►

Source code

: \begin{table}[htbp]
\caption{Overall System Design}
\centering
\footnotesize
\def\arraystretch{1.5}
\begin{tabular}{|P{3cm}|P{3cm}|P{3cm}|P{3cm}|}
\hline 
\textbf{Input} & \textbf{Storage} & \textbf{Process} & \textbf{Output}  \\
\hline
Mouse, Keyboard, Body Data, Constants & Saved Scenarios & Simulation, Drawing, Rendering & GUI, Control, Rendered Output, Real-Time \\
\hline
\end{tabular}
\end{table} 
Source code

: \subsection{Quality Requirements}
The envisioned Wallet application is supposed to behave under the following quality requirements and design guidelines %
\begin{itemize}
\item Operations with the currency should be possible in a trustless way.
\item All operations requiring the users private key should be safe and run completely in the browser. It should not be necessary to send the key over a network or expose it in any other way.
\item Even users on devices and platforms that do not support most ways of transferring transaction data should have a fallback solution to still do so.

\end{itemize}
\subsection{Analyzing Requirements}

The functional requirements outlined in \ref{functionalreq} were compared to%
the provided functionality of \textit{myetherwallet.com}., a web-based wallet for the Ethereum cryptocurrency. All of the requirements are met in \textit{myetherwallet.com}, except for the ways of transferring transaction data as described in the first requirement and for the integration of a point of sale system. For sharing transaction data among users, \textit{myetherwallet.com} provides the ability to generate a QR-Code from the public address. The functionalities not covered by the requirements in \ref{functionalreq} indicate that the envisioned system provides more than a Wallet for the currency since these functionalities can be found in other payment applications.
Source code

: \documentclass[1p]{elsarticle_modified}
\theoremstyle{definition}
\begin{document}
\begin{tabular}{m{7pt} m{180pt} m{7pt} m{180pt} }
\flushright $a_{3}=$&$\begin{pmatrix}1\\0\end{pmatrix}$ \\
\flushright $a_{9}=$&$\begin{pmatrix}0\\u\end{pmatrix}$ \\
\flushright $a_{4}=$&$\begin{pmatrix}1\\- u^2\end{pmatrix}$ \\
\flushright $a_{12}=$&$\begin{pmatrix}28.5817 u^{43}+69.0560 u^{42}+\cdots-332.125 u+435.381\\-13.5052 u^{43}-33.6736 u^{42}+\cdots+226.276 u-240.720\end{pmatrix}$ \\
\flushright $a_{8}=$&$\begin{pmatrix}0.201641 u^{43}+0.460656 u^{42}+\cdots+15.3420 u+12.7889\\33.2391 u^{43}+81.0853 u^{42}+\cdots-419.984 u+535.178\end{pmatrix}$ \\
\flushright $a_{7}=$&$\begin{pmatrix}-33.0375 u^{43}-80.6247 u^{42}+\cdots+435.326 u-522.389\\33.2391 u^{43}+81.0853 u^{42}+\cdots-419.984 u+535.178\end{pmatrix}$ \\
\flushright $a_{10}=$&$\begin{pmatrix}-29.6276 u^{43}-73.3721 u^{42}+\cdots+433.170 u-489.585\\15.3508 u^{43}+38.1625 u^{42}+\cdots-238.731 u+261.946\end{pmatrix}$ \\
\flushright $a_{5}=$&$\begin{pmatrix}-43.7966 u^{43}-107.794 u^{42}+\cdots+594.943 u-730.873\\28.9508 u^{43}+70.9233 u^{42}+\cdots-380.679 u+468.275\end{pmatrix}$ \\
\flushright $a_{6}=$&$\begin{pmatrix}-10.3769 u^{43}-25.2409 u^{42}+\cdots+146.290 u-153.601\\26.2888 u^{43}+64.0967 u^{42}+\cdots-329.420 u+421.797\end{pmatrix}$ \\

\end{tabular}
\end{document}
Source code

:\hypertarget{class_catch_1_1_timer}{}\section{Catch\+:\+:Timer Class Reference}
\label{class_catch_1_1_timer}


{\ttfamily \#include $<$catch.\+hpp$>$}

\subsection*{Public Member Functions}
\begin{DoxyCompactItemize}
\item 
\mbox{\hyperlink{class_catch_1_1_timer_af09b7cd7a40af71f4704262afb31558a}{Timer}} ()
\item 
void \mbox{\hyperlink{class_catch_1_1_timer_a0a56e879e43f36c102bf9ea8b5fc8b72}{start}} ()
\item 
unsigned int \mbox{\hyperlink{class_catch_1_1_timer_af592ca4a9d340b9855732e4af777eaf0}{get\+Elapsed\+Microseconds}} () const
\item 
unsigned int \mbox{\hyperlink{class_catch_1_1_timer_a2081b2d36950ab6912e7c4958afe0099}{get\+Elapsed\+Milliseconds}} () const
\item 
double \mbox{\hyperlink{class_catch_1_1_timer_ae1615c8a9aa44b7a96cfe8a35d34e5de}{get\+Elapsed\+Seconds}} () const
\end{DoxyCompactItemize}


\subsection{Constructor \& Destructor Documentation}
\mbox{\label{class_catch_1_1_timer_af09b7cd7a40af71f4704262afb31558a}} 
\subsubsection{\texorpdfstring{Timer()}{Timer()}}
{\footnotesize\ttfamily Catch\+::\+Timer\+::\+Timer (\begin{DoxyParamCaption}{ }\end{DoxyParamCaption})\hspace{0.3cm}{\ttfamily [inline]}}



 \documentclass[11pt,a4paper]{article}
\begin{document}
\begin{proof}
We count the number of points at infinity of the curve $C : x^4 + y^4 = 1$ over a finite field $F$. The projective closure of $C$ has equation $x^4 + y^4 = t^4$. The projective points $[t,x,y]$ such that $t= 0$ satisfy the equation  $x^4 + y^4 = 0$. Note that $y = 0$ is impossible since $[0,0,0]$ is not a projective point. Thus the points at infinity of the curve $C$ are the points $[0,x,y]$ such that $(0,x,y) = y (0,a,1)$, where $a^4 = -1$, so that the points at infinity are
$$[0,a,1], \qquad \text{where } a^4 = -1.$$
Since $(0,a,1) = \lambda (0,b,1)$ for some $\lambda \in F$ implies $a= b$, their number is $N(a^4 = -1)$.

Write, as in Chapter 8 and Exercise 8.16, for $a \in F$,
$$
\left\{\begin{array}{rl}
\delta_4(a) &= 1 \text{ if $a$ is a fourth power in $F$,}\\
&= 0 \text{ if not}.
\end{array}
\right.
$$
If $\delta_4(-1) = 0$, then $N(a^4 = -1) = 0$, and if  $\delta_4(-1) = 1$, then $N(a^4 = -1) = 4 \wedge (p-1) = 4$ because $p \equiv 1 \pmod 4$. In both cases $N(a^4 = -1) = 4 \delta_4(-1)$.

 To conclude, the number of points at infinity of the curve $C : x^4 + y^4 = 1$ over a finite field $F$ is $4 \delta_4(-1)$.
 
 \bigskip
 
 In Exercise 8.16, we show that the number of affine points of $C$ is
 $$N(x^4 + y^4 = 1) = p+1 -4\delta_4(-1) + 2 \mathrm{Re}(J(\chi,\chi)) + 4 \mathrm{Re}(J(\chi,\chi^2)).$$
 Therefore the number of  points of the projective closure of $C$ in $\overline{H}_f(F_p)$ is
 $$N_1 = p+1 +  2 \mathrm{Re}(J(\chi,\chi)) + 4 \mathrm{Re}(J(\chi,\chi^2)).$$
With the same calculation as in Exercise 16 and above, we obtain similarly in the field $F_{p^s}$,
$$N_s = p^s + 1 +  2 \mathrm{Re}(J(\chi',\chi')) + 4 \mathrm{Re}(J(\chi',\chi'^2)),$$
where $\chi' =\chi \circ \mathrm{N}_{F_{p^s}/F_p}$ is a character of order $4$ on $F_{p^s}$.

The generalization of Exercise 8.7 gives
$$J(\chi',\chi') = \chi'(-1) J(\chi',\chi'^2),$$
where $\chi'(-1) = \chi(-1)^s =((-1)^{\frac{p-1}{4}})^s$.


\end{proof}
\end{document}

◄

## INSTRUCTION:
Every entry should be retyped exactly as shown.

## EXERCISE RESPONSE:
Source code

: \begin{table}[htbp]
\caption{Overall System Design}
\centering
\footnotesize
\def\arraystretch{1.5}
\begin{tabular}{|P{3cm}|P{3cm}|P{3cm}|P{3cm}|}
\hline 
\textbf{Input} & \textbf{Storage} & \textbf{Process} & \textbf{Output}  \\
\hline
Mouse, Keyboard, Body Data, Constants & Saved Scenarios & Simulation, Drawing, Rendering & GUI, Control, Rendered Output, Real-Time \\
\hline
\end{tabular}
\end{table} 
Source code

: \subsection{Quality Requirements}
The envisioned Wallet application is supposed to behave under the following quality requirements and design guidelines %
\begin{itemize}
\item Operations with the currency should be possible in a trustless way.
\item All operations requiring the users private key should be safe and run completely in the browser. It should not be necessary to send the key over a network or expose it in any other way.
\item Even users on devices and platforms that do not support most ways of transferring transaction data should have a fallback solution to still do so.

\end{itemize}
\subsection{Analyzing Requirements}

The functional requirements outlined in \ref{functionalreq} were compared to%
the provided functionality of \textit{myetherwallet.com}., a web-based wallet for the Ethereum cryptocurrency. All of the requirements are met in \textit{myetherwallet.com}, except for the ways of transferring transaction data as described in the first requirement and for the integration of a point of sale system. For sharing transaction data among users, \textit{myetherwallet.com} provides the ability to generate a QR-Code from the public address. The functionalities not covered by the requirements in \ref{functionalreq} indicate that the envisioned system provides more than a Wallet for the currency since these functionalities can be found in other payment applications.
Source code

: \documentclass[1p]{elsarticle_modified}
\theoremstyle{definition}
\begin{document}
\begin{tabular}{m{7pt} m{180pt} m{7pt} m{180pt} }
\flushright $a_{3}=$&$\begin{pmatrix}1\\0\end{pmatrix}$ \\
\flushright $a_{9}=$&$\begin{pmatrix}0\\u\end{pmatrix}$ \\
\flushright $a_{4}=$&$\begin{pmatrix}1\\- u^2\end{pmatrix}$ \\
\flushright $a_{12}=$&$\begin{pmatrix}28.5817 u^{43}+69.0560 u^{42}+\cdots-332.125 u+435.381\\-13.5052 u^{43}-33.6736 u^{42}+\cdots+226.276 u-240.720\end{pmatrix}$ \\
\flushright $a_{8}=$&$\begin{pmatrix}0.201641 u^{43}+0.460656 u^{42}+\cdots+15.3420 u+12.7889\\33.2391 u^{43}+81.0853 u^{42}+\cdots-419.984 u+535.178\end{pmatrix}$ \\
\flushright $a_{7}=$&$\begin{pmatrix}-33.0375 u^{43}-80.6247 u^{42}+\cdots+435.326 u-522.389\\33.2391 u^{43}+81.0853 u^{42}+\cdots-419.984 u+535.178\end{pmatrix}$ \\
\flushright $a_{10}=$&$\begin{pmatrix}-29.6276 u^{43}-73.3721 u^{42}+\cdots+433.170 u-489.585\\15.3508 u^{43}+38.1625 u^{42}+\cdots-238.731 u+261.946\end{pmatrix}$ \\
\flushright $a_{5}=$&$\begin{pmatrix}-43.7966 u^{43}-107.794 u^{42}+\cdots+594.943 u-730.873\\28.9508 u^{43}+70.9233 u^{42}+\cdots-380.679 u+468.275\end{pmatrix}$ \\
\flushright $a_{6}=$&$\begin{pmatrix}-10.3769 u^{43}-25.2409 u^{42}+\cdots+146.290 u-153.601\\26.2888 u^{43}+64.0967 u^{42}+\cdots-329.420 u+421.797\end{pmatrix}$ \\

\end{tabular}
\end{document}
Source code

:\hypertarget{class_catch_1_1_timer}{}\section{Catch\+:\+:Timer Class Reference}
\label{class_catch_1_1_timer}


{\ttfamily \#include $<$catch.\+hpp$>$}

\subsection*{Public Member Functions}
\begin{DoxyCompactItemize}
\item 
\mbox{\hyperlink{class_catch_1_1_timer_af09b7cd7a40af71f4704262afb31558a}{Timer}} ()
\item 
void \mbox{\hyperlink{class_catch_1_1_timer_a0a56e879e43f36c102bf9ea8b5fc8b72}{start}} ()
\item 
unsigned int \mbox{\hyperlink{class_catch_1_1_timer_af592ca4a9d340b9855732e4af777eaf0}{get\+Elapsed\+Microseconds}} () const
\item 
unsigned int \mbox{\hyperlink{class_catch_1_1_timer_a2081b2d36950ab6912e7c4958afe0099}{get\+Elapsed\+Milliseconds}} () const
\item 
double \mbox{\hyperlink{class_catch_1_1_timer_ae1615c8a9aa44b7a96cfe8a35d34e5de}{get\+Elapsed\+Seconds}} () const
\end{DoxyCompactItemize}


\subsection{Constructor \& Destructor Documentation}
\mbox{\label{class_catch_1_1_timer_af09b7cd7a40af71f4704262afb31558a}} 
\subsubsection{\texorpdfstring{Timer()}{Timer()}}
{\footnotesize\ttfamily Catch\+::\+Timer\+::\+Timer (\begin{DoxyParamCaption}{ }\end{DoxyParamCaption})\hspace{0.3cm}{\ttfamily [inline]}}



 \documentclass[11pt,a4paper]{article}
\begin{document}
\begin{proof}
We count the number of points at infinity of the curve $C : x^4 + y^4 = 1$ over a finite field $F$. The projective closure of $C$ has equation $x^4 + y^4 = t^4$. The projective points $[t,x,y]$ such that $t= 0$ satisfy the equation  $x^4 + y^4 = 0$. Note that $y = 0$ is impossible since $[0,0,0]$ is not a projective point. Thus the points at infinity of the curve $C$ are the points $[0,x,y]$ such that $(0,x,y) = y (0,a,1)$, where $a^4 = -1$, so that the points at infinity are
$$[0,a,1], \qquad \text{where } a^4 = -1.$$
Since $(0,a,1) = \lambda (0,b,1)$ for some $\lambda \in F$ implies $a= b$, their number is $N(a^4 = -1)$.

Write, as in Chapter 8 and Exercise 8.16, for $a \in F$,
$$
\left\{\begin{array}{rl}
\delta_4(a) &= 1 \text{ if $a$ is a fourth power in $F$,}\\
&= 0 \text{ if not}.
\end{array}
\right.
$$
If $\delta_4(-1) = 0$, then $N(a^4 = -1) = 0$, and if  $\delta_4(-1) = 1$, then $N(a^4 = -1) = 4 \wedge (p-1) = 4$ because $p \equiv 1 \pmod 4$. In both cases $N(a^4 = -1) = 4 \delta_4(-1)$.

 To conclude, the number of points at infinity of the curve $C : x^4 + y^4 = 1$ over a finite field $F$ is $4 \delta_4(-1)$.
 
 \bigskip
 
 In Exercise 8.16, we show that the number of affine points of $C$ is
 $$N(x^4 + y^4 = 1) = p+1 -4\delta_4(-1) + 2 \mathrm{Re}(J(\chi,\chi)) + 4 \mathrm{Re}(J(\chi,\chi^2)).$$
 Therefore the number of  points of the projective closure of $C$ in $\overline{H}_f(F_p)$ is
 $$N_1 = p+1 +  2 \mathrm{Re}(J(\chi,\chi)) + 4 \mathrm{Re}(J(\chi,\chi^2)).$$
With the same calculation as in Exercise 16 and above, we obtain similarly in the field $F_{p^s}$,
$$N_s = p^s + 1 +  2 \mathrm{Re}(J(\chi',\chi')) + 4 \mathrm{Re}(J(\chi',\chi'^2)),$$
where $\chi' =\chi \circ \mathrm{N}_{F_{p^s}/F_p}$ is a character of order $4$ on $F_{p^s}$.

The generalization of Exercise 8.7 gives
$$J(\chi',\chi') = \chi'(-1) J(\chi',\chi'^2),$$
where $\chi'(-1) = \chi(-1)^s =((-1)^{\frac{p-1}{4}})^s$.


\end{proof}
\end{document}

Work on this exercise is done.